According to Fox News;

The Malaysian defense minister said Monday that searchers have not ruled out the possibility of survivors among the 239 people missing after a Malaysia Airlines jet mysteriously vanished after taking off from Kuala Lumpur 30 days ago.

There is new hope of finding the plane after Angus Houston, a retired Australian Air Force Chief Marshal coordinating the search mission, said a ship had detected separate pulse signals that were “consistent with transmissions from both the flight data recorder and the cockpit voice recorder,” or so-called black boxes.

A multinational operation to find the Boeing 777 after its baffling disappearance continues in the southern Indian Ocean, but after weeks of false leads and millions of dollars in equipment and personnel, the families of those on board the plane may have a reason to believe their loved ones could be alive.

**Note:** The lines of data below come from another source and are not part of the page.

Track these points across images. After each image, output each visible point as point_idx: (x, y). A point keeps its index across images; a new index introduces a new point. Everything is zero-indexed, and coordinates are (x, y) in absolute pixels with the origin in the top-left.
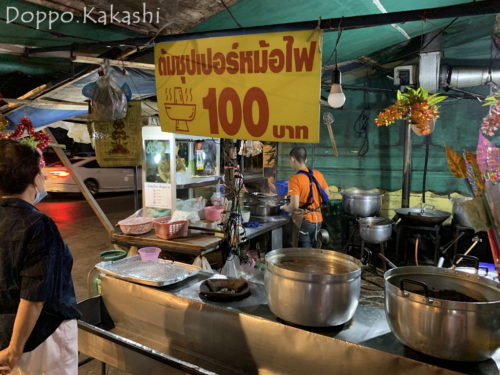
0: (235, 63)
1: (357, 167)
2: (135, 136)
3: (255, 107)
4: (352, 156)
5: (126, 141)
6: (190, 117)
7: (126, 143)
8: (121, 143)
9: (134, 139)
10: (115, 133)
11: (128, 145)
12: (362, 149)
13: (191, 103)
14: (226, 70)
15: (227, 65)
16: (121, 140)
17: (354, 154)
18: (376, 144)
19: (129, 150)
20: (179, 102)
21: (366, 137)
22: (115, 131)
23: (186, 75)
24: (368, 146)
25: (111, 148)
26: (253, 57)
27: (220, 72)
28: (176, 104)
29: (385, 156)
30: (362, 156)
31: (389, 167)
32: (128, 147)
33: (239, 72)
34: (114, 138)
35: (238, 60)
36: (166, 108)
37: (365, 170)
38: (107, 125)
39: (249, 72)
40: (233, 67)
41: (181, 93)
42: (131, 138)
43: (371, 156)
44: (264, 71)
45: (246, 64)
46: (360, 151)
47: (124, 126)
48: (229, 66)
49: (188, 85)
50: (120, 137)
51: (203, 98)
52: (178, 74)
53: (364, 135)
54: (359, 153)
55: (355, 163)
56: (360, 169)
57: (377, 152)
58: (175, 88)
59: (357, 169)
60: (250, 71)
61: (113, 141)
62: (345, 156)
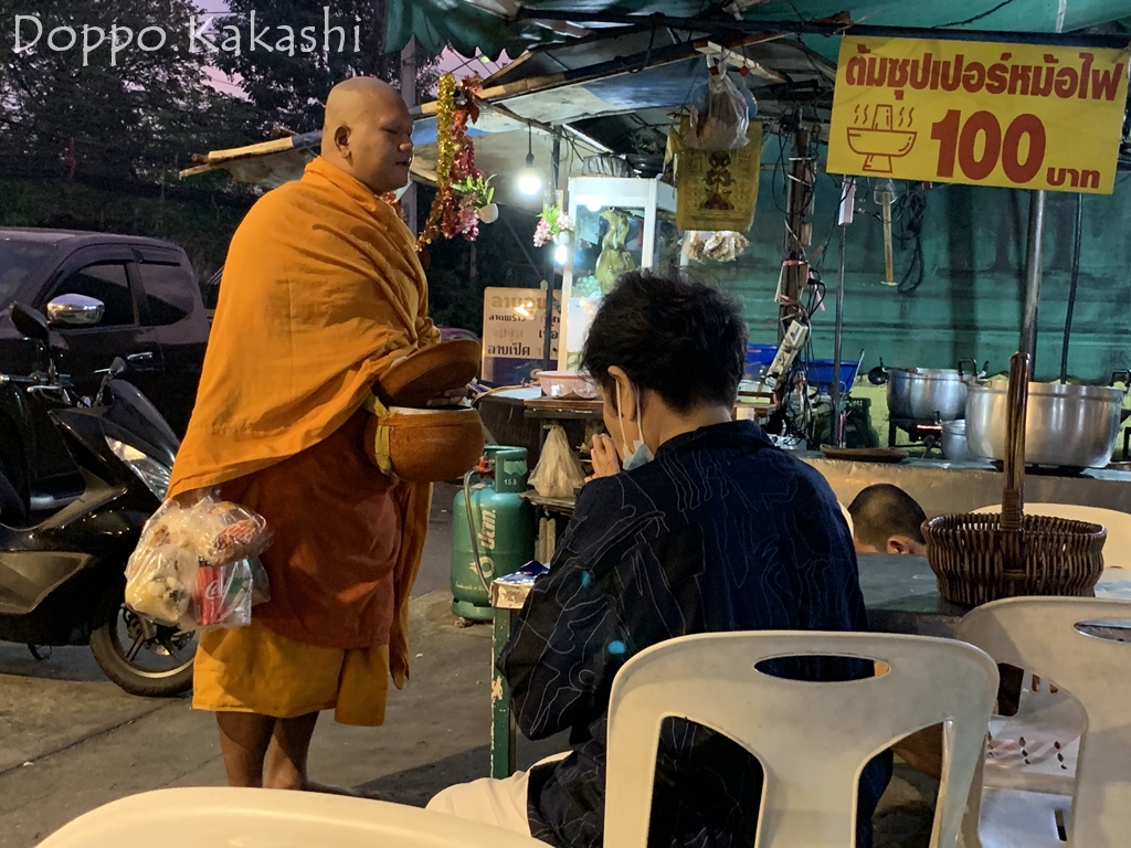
0: (1002, 80)
1: (897, 321)
2: (745, 180)
3: (1025, 140)
4: (883, 295)
5: (728, 189)
6: (900, 150)
7: (729, 192)
8: (720, 191)
9: (743, 185)
10: (712, 173)
11: (731, 196)
12: (907, 276)
13: (909, 130)
14: (984, 87)
15: (987, 81)
16: (720, 185)
17: (887, 289)
18: (941, 267)
19: (733, 203)
20: (882, 125)
21: (919, 248)
22: (712, 171)
23: (907, 88)
24: (922, 271)
25: (704, 198)
26: (1031, 74)
27: (971, 89)
28: (874, 129)
29: (962, 296)
30: (906, 293)
31: (973, 321)
32: (731, 199)
33: (1006, 91)
34: (710, 182)
35: (1008, 76)
36: (849, 135)
37: (916, 328)
38: (701, 158)
39: (1022, 93)
40: (996, 84)
41: (889, 114)
42: (738, 184)
43: (929, 296)
44: (1045, 93)
45: (1019, 83)
46: (903, 282)
47: (729, 163)
48: (990, 82)
49: (907, 102)
50: (719, 180)
51: (934, 125)
52: (889, 85)
53: (912, 244)
54: (899, 286)
55: (889, 311)
56: (902, 326)
57: (944, 285)
58: (878, 106)
59: (895, 326)
60: (1024, 92)
61: (708, 188)
62: (866, 294)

“I have always said to the families: ‘miracles do happen,’” Malaysian Defense Minister Hishammuddin Hussein told reporters at a briefing in Kuala Lampur Monday. “We continue to hope and pray for survivors,” he added, according to a report in the UK newspaper, The Telegraph.

The new pulse signals suggest search teams are now “very close” to pinpointing the black box’s location. But Hishammuddin cautioned that there are still “many steps to be taken” to check if the signals are linked to Flight MH370.

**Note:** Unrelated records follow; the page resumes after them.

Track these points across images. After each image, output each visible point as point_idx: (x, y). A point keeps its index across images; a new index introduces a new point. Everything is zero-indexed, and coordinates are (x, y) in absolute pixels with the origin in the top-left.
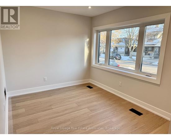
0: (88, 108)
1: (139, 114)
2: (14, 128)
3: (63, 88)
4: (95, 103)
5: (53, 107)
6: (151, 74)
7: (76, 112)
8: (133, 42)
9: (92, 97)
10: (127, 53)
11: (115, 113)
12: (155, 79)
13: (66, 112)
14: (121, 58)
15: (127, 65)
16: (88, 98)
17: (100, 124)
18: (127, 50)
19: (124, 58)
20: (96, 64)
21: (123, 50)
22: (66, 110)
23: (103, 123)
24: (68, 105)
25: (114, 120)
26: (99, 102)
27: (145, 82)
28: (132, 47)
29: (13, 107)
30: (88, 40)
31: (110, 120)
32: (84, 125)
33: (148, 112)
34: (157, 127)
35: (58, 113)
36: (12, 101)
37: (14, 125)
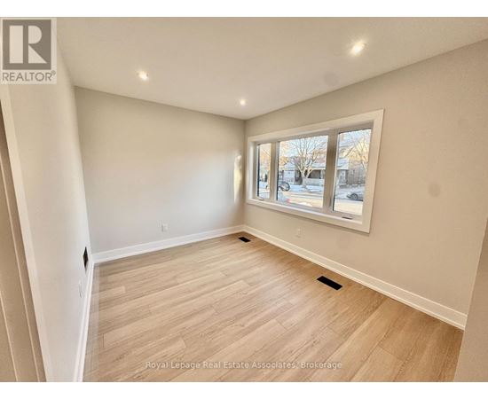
0: (245, 279)
1: (337, 287)
2: (100, 331)
3: (197, 243)
4: (256, 270)
5: (179, 280)
6: (351, 215)
7: (223, 289)
8: (306, 163)
9: (250, 257)
10: (299, 180)
11: (294, 287)
12: (361, 223)
13: (203, 290)
14: (289, 187)
15: (300, 199)
16: (244, 260)
17: (269, 311)
18: (298, 176)
19: (295, 187)
20: (254, 198)
21: (292, 175)
22: (204, 285)
23: (274, 308)
24: (207, 275)
25: (294, 300)
26: (263, 268)
27: (342, 228)
28: (306, 171)
29: (102, 284)
30: (239, 157)
31: (286, 302)
32: (239, 314)
33: (350, 283)
34: (372, 312)
35: (190, 292)
36: (101, 272)
37: (100, 324)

Malaysian officials said Monday they were “cautiously hopeful” for decisive developments in the search for the plane, hours after the Australian search coordinator Houston reported the new lead on the black boxes in an area of the Indian Ocean nearly 3 miles deep, hundreds of miles off the western coast of Australia.

Houston told reporters in Perth, Australia, Monday that the latest detection of signals was “very encouraging” and “the best information we have.

“We’ve got a visual indication on a screen and we’ve also got an audible signal,” Houston said, “and the audible signal sounds to me just like an emergency locator beacon.”

However, he also stressed that the new findings did not constitute discovery of the plane, which disappeared early on the morning of March 8 en route from Kuala Lumpur to Beijing.

“We have not found the plane,” said Houston, who added that it may take days to confirm whether signals picked up by the Australian ship Ocean Shield are indeed from the flight recorders. Houston said the position of the noise needs to be further refined and an underwater autonomous vehicle can be sent in to investigate.

“In very deep oceanic water,” Houston said, “nothing happens fast.”